Ser Miang Ng, senior vice-president of the IOC, was making a flying visit to London ahead of the September 7  vote in Buenos Aires which matches his ambition against that of Thomas Bach (Germany), Sergei Bubka (Ukraine), Richard Carrion (Puerto Rico), Denis Oswald (Switzerland) and C K Wu (Taiwan).

Carrion had opened up a route to controversy last week with challenging  comments about Russia’s anti-gay laws while Bach has seen Germany’s sports credibility crumble with the weekend leaking of a report into decades-long systematic doping.

Ng, facing the international media over lunch with the London Olympic Stadium as a dramatically significant backdrop, was tested first over Carrion’s intervention: Just six months ahead of the Sochi Winter Games the Puerto Rican banker had frowned on Russia’s new law prohibiting ‘gay propaganda.’

Discussion

The 64-year-old thought the route to resolution lay in diplomatic discussion rather than wayward words.

He said: “I believe the IOC through the coordination commission is talking with the highest authorities in Russia and we should leave it to the effects of diplomacy.

“Russia has invested a lot in these Games; it wants them to be a great success. It has all this in common with the IOC and I’m confident we will both make the best efforts to make sure this will be the case. Neither one would want to make any move which would jeopardise the Games.

“We both want to make sure our athletes and officials and visitors enjoy themselves so this is a joint objective . . . which will be resolved to the satisfaction of both sides.”

Respect

Ng discounted the possibility of a boycott by any country upset by the Russian stance.
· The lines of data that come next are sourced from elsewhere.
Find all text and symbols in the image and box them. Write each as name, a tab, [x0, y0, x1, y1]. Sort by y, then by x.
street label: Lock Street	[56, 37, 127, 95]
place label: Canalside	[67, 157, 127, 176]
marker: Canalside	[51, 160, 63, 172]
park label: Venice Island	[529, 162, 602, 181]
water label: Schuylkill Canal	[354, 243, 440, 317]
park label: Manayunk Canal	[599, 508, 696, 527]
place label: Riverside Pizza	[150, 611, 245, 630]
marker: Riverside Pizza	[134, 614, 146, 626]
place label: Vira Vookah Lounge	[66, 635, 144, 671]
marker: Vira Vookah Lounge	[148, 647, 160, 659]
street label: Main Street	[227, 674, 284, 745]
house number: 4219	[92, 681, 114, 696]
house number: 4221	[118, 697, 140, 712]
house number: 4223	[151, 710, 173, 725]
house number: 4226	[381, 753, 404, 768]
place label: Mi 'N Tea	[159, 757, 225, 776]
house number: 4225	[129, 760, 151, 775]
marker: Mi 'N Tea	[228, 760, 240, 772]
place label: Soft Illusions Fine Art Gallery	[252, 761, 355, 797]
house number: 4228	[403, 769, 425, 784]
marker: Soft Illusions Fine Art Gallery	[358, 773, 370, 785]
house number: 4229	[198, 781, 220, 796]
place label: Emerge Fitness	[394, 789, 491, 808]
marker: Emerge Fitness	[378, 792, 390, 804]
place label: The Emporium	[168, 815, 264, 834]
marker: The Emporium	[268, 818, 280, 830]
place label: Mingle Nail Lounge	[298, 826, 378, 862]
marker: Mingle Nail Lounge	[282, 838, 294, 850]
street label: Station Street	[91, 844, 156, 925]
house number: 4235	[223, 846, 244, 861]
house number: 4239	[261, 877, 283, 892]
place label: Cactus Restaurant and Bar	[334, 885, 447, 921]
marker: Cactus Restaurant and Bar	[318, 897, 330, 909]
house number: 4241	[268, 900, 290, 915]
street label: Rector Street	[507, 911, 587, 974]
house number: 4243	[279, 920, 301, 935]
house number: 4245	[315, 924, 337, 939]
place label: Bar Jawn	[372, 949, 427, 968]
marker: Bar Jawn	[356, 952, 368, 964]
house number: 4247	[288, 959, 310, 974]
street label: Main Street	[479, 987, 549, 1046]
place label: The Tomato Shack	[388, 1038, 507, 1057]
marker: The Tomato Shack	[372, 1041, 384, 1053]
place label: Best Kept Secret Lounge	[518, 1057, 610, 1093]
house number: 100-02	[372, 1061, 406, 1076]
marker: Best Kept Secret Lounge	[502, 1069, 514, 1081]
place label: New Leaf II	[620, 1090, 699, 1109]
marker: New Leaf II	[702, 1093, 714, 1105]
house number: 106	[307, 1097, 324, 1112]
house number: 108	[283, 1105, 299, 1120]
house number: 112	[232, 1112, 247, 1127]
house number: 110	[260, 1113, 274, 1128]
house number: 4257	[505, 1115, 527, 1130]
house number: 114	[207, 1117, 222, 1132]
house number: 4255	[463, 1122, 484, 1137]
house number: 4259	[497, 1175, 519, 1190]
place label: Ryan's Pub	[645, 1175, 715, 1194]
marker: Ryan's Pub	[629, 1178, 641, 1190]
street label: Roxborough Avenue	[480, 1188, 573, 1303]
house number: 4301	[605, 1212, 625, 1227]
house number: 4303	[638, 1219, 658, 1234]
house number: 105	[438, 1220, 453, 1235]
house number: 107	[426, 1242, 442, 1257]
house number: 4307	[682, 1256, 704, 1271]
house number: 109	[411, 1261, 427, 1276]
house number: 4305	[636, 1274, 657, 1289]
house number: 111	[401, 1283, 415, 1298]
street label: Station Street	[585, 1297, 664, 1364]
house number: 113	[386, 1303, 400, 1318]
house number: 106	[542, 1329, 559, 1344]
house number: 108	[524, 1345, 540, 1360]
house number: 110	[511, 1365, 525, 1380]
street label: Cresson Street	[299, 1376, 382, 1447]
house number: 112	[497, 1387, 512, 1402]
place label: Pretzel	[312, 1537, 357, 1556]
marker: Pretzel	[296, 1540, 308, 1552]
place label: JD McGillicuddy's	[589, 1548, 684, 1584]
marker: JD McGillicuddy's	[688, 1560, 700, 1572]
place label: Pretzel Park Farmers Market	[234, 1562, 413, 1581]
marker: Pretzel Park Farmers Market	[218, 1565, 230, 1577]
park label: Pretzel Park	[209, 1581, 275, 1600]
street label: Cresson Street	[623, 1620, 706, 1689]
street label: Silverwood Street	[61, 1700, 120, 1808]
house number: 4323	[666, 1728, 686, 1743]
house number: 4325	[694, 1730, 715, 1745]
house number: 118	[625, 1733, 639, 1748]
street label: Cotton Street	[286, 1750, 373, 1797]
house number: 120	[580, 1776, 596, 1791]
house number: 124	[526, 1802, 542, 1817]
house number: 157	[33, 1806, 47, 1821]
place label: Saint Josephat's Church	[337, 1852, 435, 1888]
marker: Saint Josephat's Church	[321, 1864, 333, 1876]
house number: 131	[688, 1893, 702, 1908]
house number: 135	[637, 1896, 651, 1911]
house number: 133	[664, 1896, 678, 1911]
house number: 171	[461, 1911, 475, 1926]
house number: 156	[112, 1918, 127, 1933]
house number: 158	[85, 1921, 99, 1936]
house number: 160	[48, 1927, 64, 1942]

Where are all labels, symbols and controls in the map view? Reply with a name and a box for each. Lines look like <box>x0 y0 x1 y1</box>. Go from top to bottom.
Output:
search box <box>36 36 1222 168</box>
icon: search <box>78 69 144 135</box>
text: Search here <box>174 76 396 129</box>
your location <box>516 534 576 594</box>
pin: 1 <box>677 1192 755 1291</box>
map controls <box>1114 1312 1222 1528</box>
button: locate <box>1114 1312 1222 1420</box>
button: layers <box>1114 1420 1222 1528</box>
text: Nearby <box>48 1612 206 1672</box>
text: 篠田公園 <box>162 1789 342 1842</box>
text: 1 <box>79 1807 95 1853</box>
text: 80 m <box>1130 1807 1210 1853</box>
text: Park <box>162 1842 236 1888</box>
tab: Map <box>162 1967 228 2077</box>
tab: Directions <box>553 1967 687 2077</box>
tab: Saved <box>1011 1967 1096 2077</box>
He pointed out that taking the Games around the world involved showing respect for other countries’ different customs and cultures.

In any case, past events had shown that the only people hurt by boycotts were athletes who had trained for years for the Games.

One of the main planks of Ng’s manifesto is an insistence that the next president of the IOC should extend and enhance the work undertaken by retiring president Jacques Rogge to “safeguard the integrity of sport.”

This had been challenged by illegal betting, matchfixing and evidence of widespread doping across the Olympic world. Most recent evidence had been the weekend leaking of a report which embarrassed German sport.

Bach, favourite to become next IOC president, had been involved in the commissioning of the report in 2008 in his role as president of the German Olympic sports federation (DOSB).

Publication

He could hardly have expected it to come back and bite him at such an untimely moment in the Olympic political cycle.

Ng hoped to see full and open publication of the 800-page report, compiled by researchers from the Humboldt University in Berlin, as soon as possible.

He expressed himself bemused that one of the other commissioning authorities had been the Federal Institute of Sport Science which had been involved in the doping programme’s operation.

Ng added: “I find it mind-boggling that any country is engaged in systematic doping and I believe that we need this report to come out as soon as possible.

“The credibility of the [Olympic] movement depends on the integrity of sport and each constituent body – from the IOC to the national Olympic committees to the international federations.”